Mia cara Berenice,
l’improvvisa e improvvida invasione russa dell’Ucraina – personalmente, ero convinto si sarebbero accontentati del Donbass, rimettendo in scena il copione già visto per la Crimea – ha scatenato la prevedibile guerra di propaganda, arte in cui del resto i russi sono degni eredi dei sovietici.
Le fonti dirette sono poche, le notizie si contraddicono, il materiale caricato in Rete non sempre è attendibile; la stampa italiana, per esempio, si è fatta turlupinare da foto di una parata militare del 2020 e addirittura di un videogioco.
Tuttavia, lo stesso Governo di Kiev avrebbe ammesso che la Russia ha preso il controllo dell’ex centrale nucleare di Chernobyl, sopraffacendo la locale guarnigione. È difficile immaginare battaglia che sia simbolo più eloquente di questa guerra.
C’è tutto.
L’incoscienza di combattere tra scorie radioattive e misure di contenimento sovietiche (il famoso sarcofago in cemento armato colato sul reattore) la cui obsolescenza ha suscitato non pochi allarmi fra gli esperti.
Gli strascichi dell’ottusa oppressione russa.
La comprova dei tratti coloniali, ereditati dall’Impero zarista, di un’Unione Sovietica ufficialmente federalista o addirittura confederale, in pratica iper-centralizzata.

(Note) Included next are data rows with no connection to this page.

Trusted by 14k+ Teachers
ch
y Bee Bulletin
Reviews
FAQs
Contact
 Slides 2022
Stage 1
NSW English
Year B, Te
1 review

La miseria di combattere per un lembo di terra contaminata.
Il sapore di presagio della fortunata miniserie angloamericana del 2019, accolta in Russia con una denuncia per diffamazione da parte del Partito Comunista, ma anche dei vari film e videogiochi occidentali hanno sfruttato Chernobyl come ambientazione dell’orrore, immaginando che il pulsante cuore radioattivo generasse mostri, mutanti, golem, zombie…
Chernobyl.
Un saluto gracchiante diffuso dagli altoparlanti.